[Keypoint text descriptions]
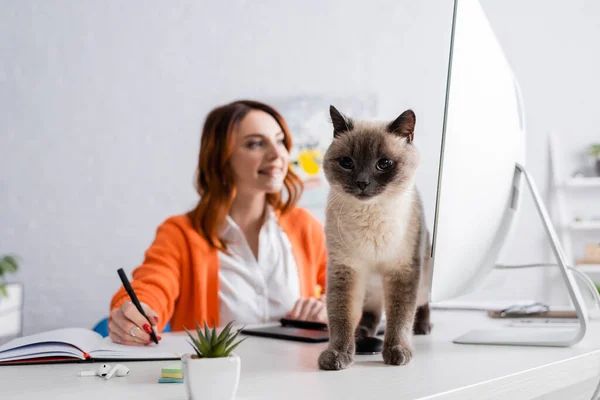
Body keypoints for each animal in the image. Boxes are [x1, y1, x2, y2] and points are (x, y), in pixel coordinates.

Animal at [318, 104, 432, 370]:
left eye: (384, 163)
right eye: (347, 162)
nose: (362, 182)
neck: (370, 215)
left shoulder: (403, 271)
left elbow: (400, 317)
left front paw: (397, 352)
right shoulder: (345, 269)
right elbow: (340, 318)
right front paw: (337, 355)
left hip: (421, 282)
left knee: (422, 304)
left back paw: (422, 328)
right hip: (369, 287)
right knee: (373, 312)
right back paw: (362, 333)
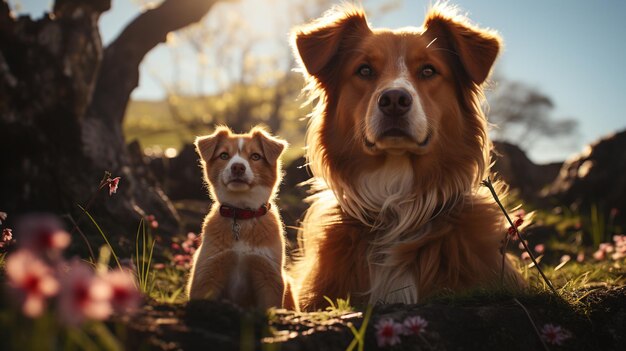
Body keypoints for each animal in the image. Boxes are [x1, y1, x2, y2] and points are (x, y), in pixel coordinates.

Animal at [185, 125, 290, 310]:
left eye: (255, 156)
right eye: (224, 155)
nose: (238, 167)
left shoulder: (269, 276)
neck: (241, 214)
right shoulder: (207, 273)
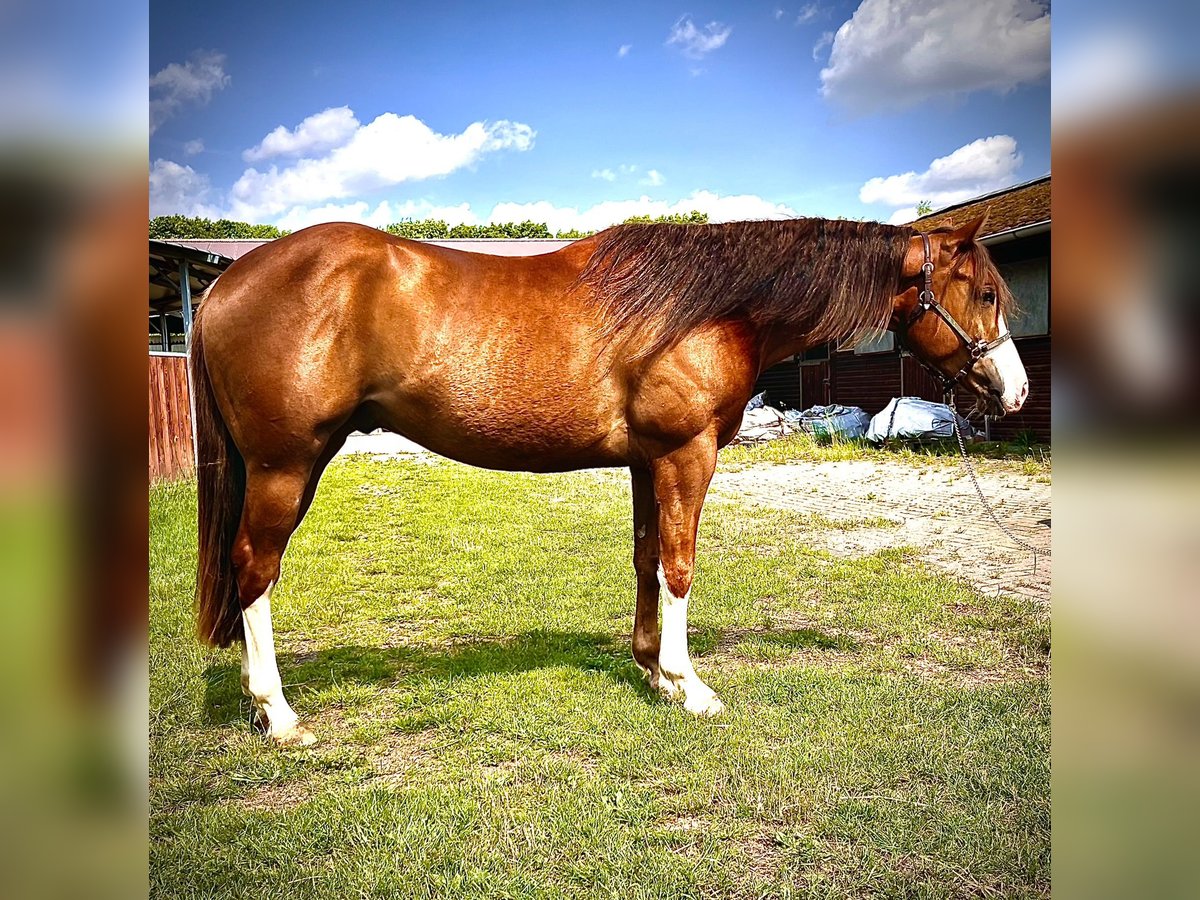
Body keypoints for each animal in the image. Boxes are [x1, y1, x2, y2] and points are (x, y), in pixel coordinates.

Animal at [189, 215, 1028, 746]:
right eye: (985, 294)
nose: (1015, 391)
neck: (709, 308)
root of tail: (224, 286)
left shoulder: (647, 461)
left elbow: (646, 560)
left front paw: (654, 673)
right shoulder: (688, 454)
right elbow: (681, 567)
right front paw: (691, 687)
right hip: (285, 466)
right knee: (254, 570)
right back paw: (278, 713)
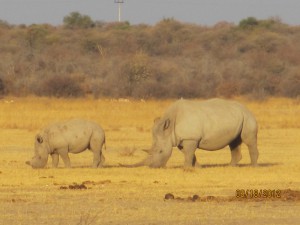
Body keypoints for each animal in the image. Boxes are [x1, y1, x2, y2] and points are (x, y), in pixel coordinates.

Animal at [122, 98, 258, 169]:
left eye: (160, 151)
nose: (152, 167)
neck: (169, 127)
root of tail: (247, 108)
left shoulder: (191, 138)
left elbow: (188, 153)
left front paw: (186, 169)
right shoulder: (181, 140)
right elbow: (189, 154)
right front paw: (197, 168)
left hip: (247, 117)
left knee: (248, 140)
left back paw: (253, 167)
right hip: (236, 117)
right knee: (234, 142)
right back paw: (230, 167)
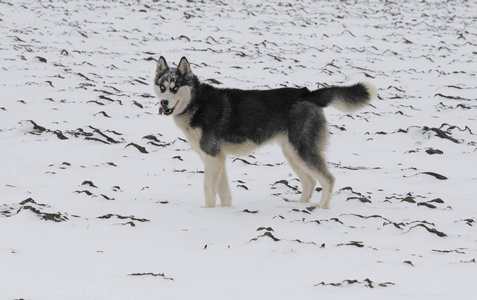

**Work task**.
What this exercise asks for is every line of the data above with the word "back".

**Response below**.
left back paw: (422, 328)
right back paw: (362, 333)
right back paw: (278, 713)
left back paw: (253, 167)
right back paw: (230, 167)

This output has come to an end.